> **The task**
When you reproduce the data, keep every word exactly as it stands and leave the pictures out.

> **Collection entries**

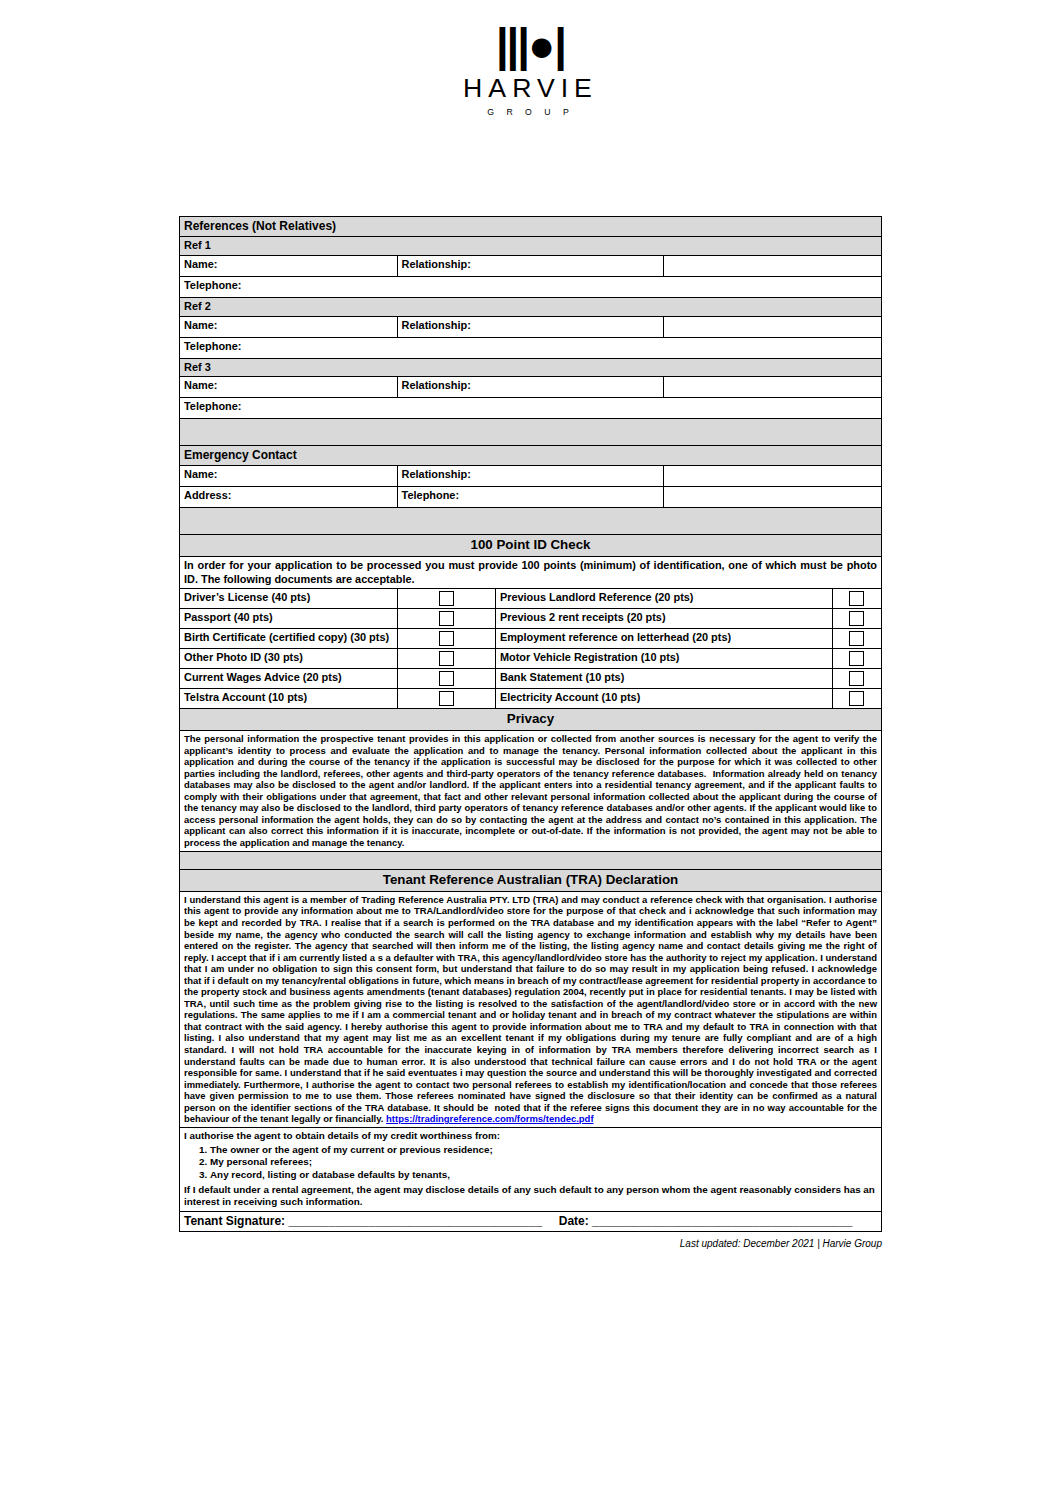|||●|
HARVIE
G R O U P
| References (Not Relatives) |
| Ref 1 |
| Name: | Relationship: | |
| Telephone: |
| Ref 2 |
| Name: | Relationship: | |
| Telephone: |
| Ref 3 |
| Name: | Relationship: | |
| Telephone: |
| Emergency Contact |
| Name: | Relationship: | |
| Address: | Telephone: | |
| 100 Point ID Check |
| In order for your application to be processed you must provide 100 points (minimum) of identification, one of which must be photo ID. The following documents are acceptable. |
| Driver’s License (40 pts) | | Previous Landlord Reference (20 pts) | |
| Passport (40 pts) | | Previous 2 rent receipts (20 pts) | |
| Birth Certificate (certified copy) (30 pts) | | Employment reference on letterhead (20 pts) | |
| Other Photo ID (30 pts) | | Motor Vehicle Registration (10 pts) | |
| Current Wages Advice (20 pts) | | Bank Statement (10 pts) | |
| Telstra Account (10 pts) | | Electricity Account (10 pts) | |
| Privacy |
| The personal information the prospective tenant provides in this application or collected from another sources is necessary for the agent to verify the applicant’s identity to process and evaluate the application and to manage the tenancy. Personal information collected about the applicant in this application and during the course of the tenancy if the application is successful may be disclosed for the purpose for which it was collected to other parties including the landlord, referees, other agents and third-party operators of the tenancy reference databases. Information already held on tenancy databases may also be disclosed to the agent and/or landlord. If the applicant enters into a residential tenancy agreement, and if the applicant faults to comply with their obligations under that agreement, that fact and other relevant personal information collected about the applicant during the course of the tenancy may also be disclosed to the landlord, third party operators of tenancy reference databases and/or other agents. If the applicant would like to access personal information the agent holds, they can do so by contacting the agent at the address and contact no’s contained in this application. The applicant can also correct this information if it is inaccurate, incomplete or out-of-date. If the information is not provided, the agent may not be able to process the application and manage the tenancy. |
| Tenant Reference Australian (TRA) Declaration |
| I understand this agent is a member of Trading Reference Australia PTY. LTD (TRA) and may conduct a reference check with that organisation. I authorise this agent to provide any information about me to TRA/Landlord/video store for the purpose of that check and i acknowledge that such information may be kept and recorded by TRA. I realise that if a search is performed on the TRA database and my identification appears with the label “Refer to Agent” beside my name, the agency who conducted the search will call the listing agency to exchange information and establish why my details have been entered on the register. The agency that searched will then inform me of the listing, the listing agency name and contact details giving me the right of reply. I accept that if i am currently listed a s a defaulter with TRA, this agency/landlord/video store has the authority to reject my application. I understand that I am under no obligation to sign this consent form, but understand that failure to do so may result in my application being refused. I acknowledge that if i default on my tenancy/rental obligations in future, which means in breach of my contract/lease agreement for residential property in accordance to the property stock and business agents amendments (tenant databases) regulation 2004, recently put in place for residential tenants. I may be listed with TRA, until such time as the problem giving rise to the listing is resolved to the satisfaction of the agent/landlord/video store or in accord with the new regulations. The same applies to me if I am a commercial tenant and or holiday tenant and in breach of my contract whatever the stipulations are within that contract with the said agency. I hereby authorise this agent to provide information about me to TRA and my default to TRA in connection with that listing. I also understand that my agent may list me as an excellent tenant if my obligations during my tenure are fully compliant and are of a high standard. I will not hold TRA accountable for the inaccurate keying in of information by TRA members therefore delivering incorrect search as I understand faults can be made due to human error. It is also understood that technical failure can cause errors and I do not hold TRA or the agent responsible for same. I understand that if he said eventuates i may question the source and understand this will be thoroughly investigated and corrected immediately. Furthermore, I authorise the agent to contact two personal referees to establish my identification/location and concede that those referees have given permission to me to use them. Those referees nominated have signed the disclosure so that their identity can be confirmed as a natural person on the identifier sections of the TRA database. It should be noted that if the referee signs this document they are in no way accountable for the behaviour of the tenant legally or financially. https://tradingreference.com/forms/tendec.pdf |
| I authorise the agent to obtain details of my credit worthiness from: The owner or the agent of my current or previous residence; My personal referees; Any record, listing or database defaults by tenants, If I default under a rental agreement, the agent may disclose details of any such default to any person whom the agent reasonably considers has an interest in receiving such information. |
| Tenant Signature: ______________________________________ Date: _______________________________________ |
Last updated: December 2021 | Harvie Group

> **Solution**
|||●|
HARVIE
G R O U P
| References (Not Relatives) |
| Ref 1 |
| Name: | Relationship: | |
| Telephone: |
| Ref 2 |
| Name: | Relationship: | |
| Telephone: |
| Ref 3 |
| Name: | Relationship: | |
| Telephone: |
| Emergency Contact |
| Name: | Relationship: | |
| Address: | Telephone: | |
| 100 Point ID Check |
| In order for your application to be processed you must provide 100 points (minimum) of identification, one of which must be photo ID. The following documents are acceptable. |
| Driver’s License (40 pts) | | Previous Landlord Reference (20 pts) | |
| Passport (40 pts) | | Previous 2 rent receipts (20 pts) | |
| Birth Certificate (certified copy) (30 pts) | | Employment reference on letterhead (20 pts) | |
| Other Photo ID (30 pts) | | Motor Vehicle Registration (10 pts) | |
| Current Wages Advice (20 pts) | | Bank Statement (10 pts) | |
| Telstra Account (10 pts) | | Electricity Account (10 pts) | |
| Privacy |
| The personal information the prospective tenant provides in this application or collected from another sources is necessary for the agent to verify the applicant’s identity to process and evaluate the application and to manage the tenancy. Personal information collected about the applicant in this application and during the course of the tenancy if the application is successful may be disclosed for the purpose for which it was collected to other parties including the landlord, referees, other agents and third-party operators of the tenancy reference databases. Information already held on tenancy databases may also be disclosed to the agent and/or landlord. If the applicant enters into a residential tenancy agreement, and if the applicant faults to comply with their obligations under that agreement, that fact and other relevant personal information collected about the applicant during the course of the tenancy may also be disclosed to the landlord, third party operators of tenancy reference databases and/or other agents. If the applicant would like to access personal information the agent holds, they can do so by contacting the agent at the address and contact no’s contained in this application. The applicant can also correct this information if it is inaccurate, incomplete or out-of-date. If the information is not provided, the agent may not be able to process the application and manage the tenancy. |
| Tenant Reference Australian (TRA) Declaration |
| I understand this agent is a member of Trading Reference Australia PTY. LTD (TRA) and may conduct a reference check with that organisation. I authorise this agent to provide any information about me to TRA/Landlord/video store for the purpose of that check and i acknowledge that such information may be kept and recorded by TRA. I realise that if a search is performed on the TRA database and my identification appears with the label “Refer to Agent” beside my name, the agency who conducted the search will call the listing agency to exchange information and establish why my details have been entered on the register. The agency that searched will then inform me of the listing, the listing agency name and contact details giving me the right of reply. I accept that if i am currently listed a s a defaulter with TRA, this agency/landlord/video store has the authority to reject my application. I understand that I am under no obligation to sign this consent form, but understand that failure to do so may result in my application being refused. I acknowledge that if i default on my tenancy/rental obligations in future, which means in breach of my contract/lease agreement for residential property in accordance to the property stock and business agents amendments (tenant databases) regulation 2004, recently put in place for residential tenants. I may be listed with TRA, until such time as the problem giving rise to the listing is resolved to the satisfaction of the agent/landlord/video store or in accord with the new regulations. The same applies to me if I am a commercial tenant and or holiday tenant and in breach of my contract whatever the stipulations are within that contract with the said agency. I hereby authorise this agent to provide information about me to TRA and my default to TRA in connection with that listing. I also understand that my agent may list me as an excellent tenant if my obligations during my tenure are fully compliant and are of a high standard. I will not hold TRA accountable for the inaccurate keying in of information by TRA members therefore delivering incorrect search as I understand faults can be made due to human error. It is also understood that technical failure can cause errors and I do not hold TRA or the agent responsible for same. I understand that if he said eventuates i may question the source and understand this will be thoroughly investigated and corrected immediately. Furthermore, I authorise the agent to contact two personal referees to establish my identification/location and concede that those referees have given permission to me to use them. Those referees nominated have signed the disclosure so that their identity can be confirmed as a natural person on the identifier sections of the TRA database. It should be noted that if the referee signs this document they are in no way accountable for the behaviour of the tenant legally or financially. https://tradingreference.com/forms/tendec.pdf |
| I authorise the agent to obtain details of my credit worthiness from: The owner or the agent of my current or previous residence; My personal referees; Any record, listing or database defaults by tenants, If I default under a rental agreement, the agent may disclose details of any such default to any person whom the agent reasonably considers has an interest in receiving such information. |
| Tenant Signature: ______________________________________ Date: _______________________________________ |
Last updated: December 2021 | Harvie Group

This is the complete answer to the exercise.